***** Input *****
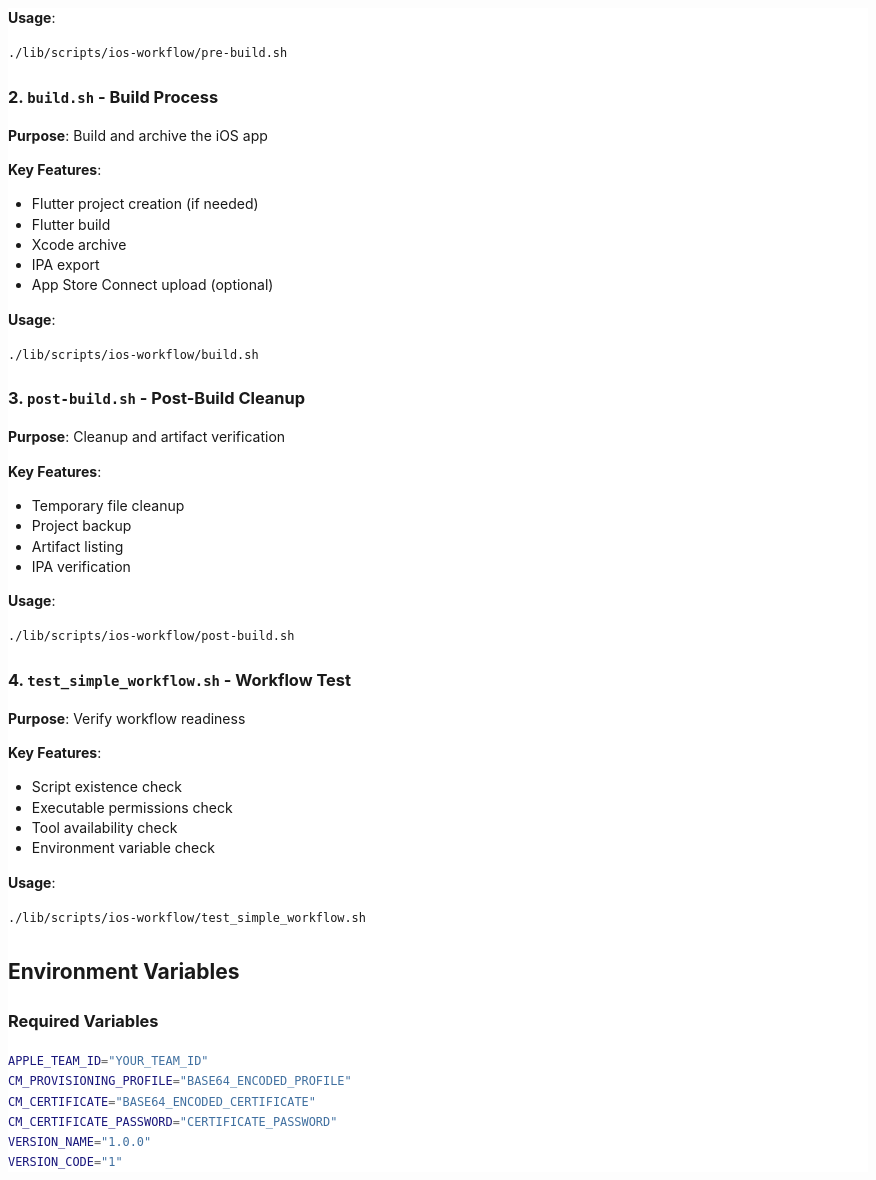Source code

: **Usage**:
```bash
./lib/scripts/ios-workflow/pre-build.sh
```

### 2. **`build.sh`** - Build Process
**Purpose**: Build and archive the iOS app

**Key Features**:
- Flutter project creation (if needed)
- Flutter build
- Xcode archive
- IPA export
- App Store Connect upload (optional)

**Usage**:
```bash
./lib/scripts/ios-workflow/build.sh
```

### 3. **`post-build.sh`** - Post-Build Cleanup
**Purpose**: Cleanup and artifact verification

**Key Features**:
- Temporary file cleanup
- Project backup
- Artifact listing
- IPA verification

**Usage**:
```bash
./lib/scripts/ios-workflow/post-build.sh
```

### 4. **`test_simple_workflow.sh`** - Workflow Test
**Purpose**: Verify workflow readiness

**Key Features**:
- Script existence check
- Executable permissions check
- Tool availability check
- Environment variable check

**Usage**:
```bash
./lib/scripts/ios-workflow/test_simple_workflow.sh
```

## Environment Variables

### Required Variables
```bash
APPLE_TEAM_ID="YOUR_TEAM_ID"
CM_PROVISIONING_PROFILE="BASE64_ENCODED_PROFILE"
CM_CERTIFICATE="BASE64_ENCODED_CERTIFICATE"
CM_CERTIFICATE_PASSWORD="CERTIFICATE_PASSWORD"
VERSION_NAME="1.0.0"
VERSION_CODE="1"
```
*****
Problem statement. Once the pictures are removed, print all the remaining data exactly as it stands.

Answer.
Source code

: **Usage**:
```bash
./lib/scripts/ios-workflow/pre-build.sh
```

### 2. **`build.sh`** - Build Process
**Purpose**: Build and archive the iOS app

**Key Features**:
- Flutter project creation (if needed)
- Flutter build
- Xcode archive
- IPA export
- App Store Connect upload (optional)

**Usage**:
```bash
./lib/scripts/ios-workflow/build.sh
```

### 3. **`post-build.sh`** - Post-Build Cleanup
**Purpose**: Cleanup and artifact verification

**Key Features**:
- Temporary file cleanup
- Project backup
- Artifact listing
- IPA verification

**Usage**:
```bash
./lib/scripts/ios-workflow/post-build.sh
```

### 4. **`test_simple_workflow.sh`** - Workflow Test
**Purpose**: Verify workflow readiness

**Key Features**:
- Script existence check
- Executable permissions check
- Tool availability check
- Environment variable check

**Usage**:
```bash
./lib/scripts/ios-workflow/test_simple_workflow.sh
```

## Environment Variables

### Required Variables
```bash
APPLE_TEAM_ID="YOUR_TEAM_ID"
CM_PROVISIONING_PROFILE="BASE64_ENCODED_PROFILE"
CM_CERTIFICATE="BASE64_ENCODED_CERTIFICATE"
CM_CERTIFICATE_PASSWORD="CERTIFICATE_PASSWORD"
VERSION_NAME="1.0.0"
VERSION_CODE="1"
```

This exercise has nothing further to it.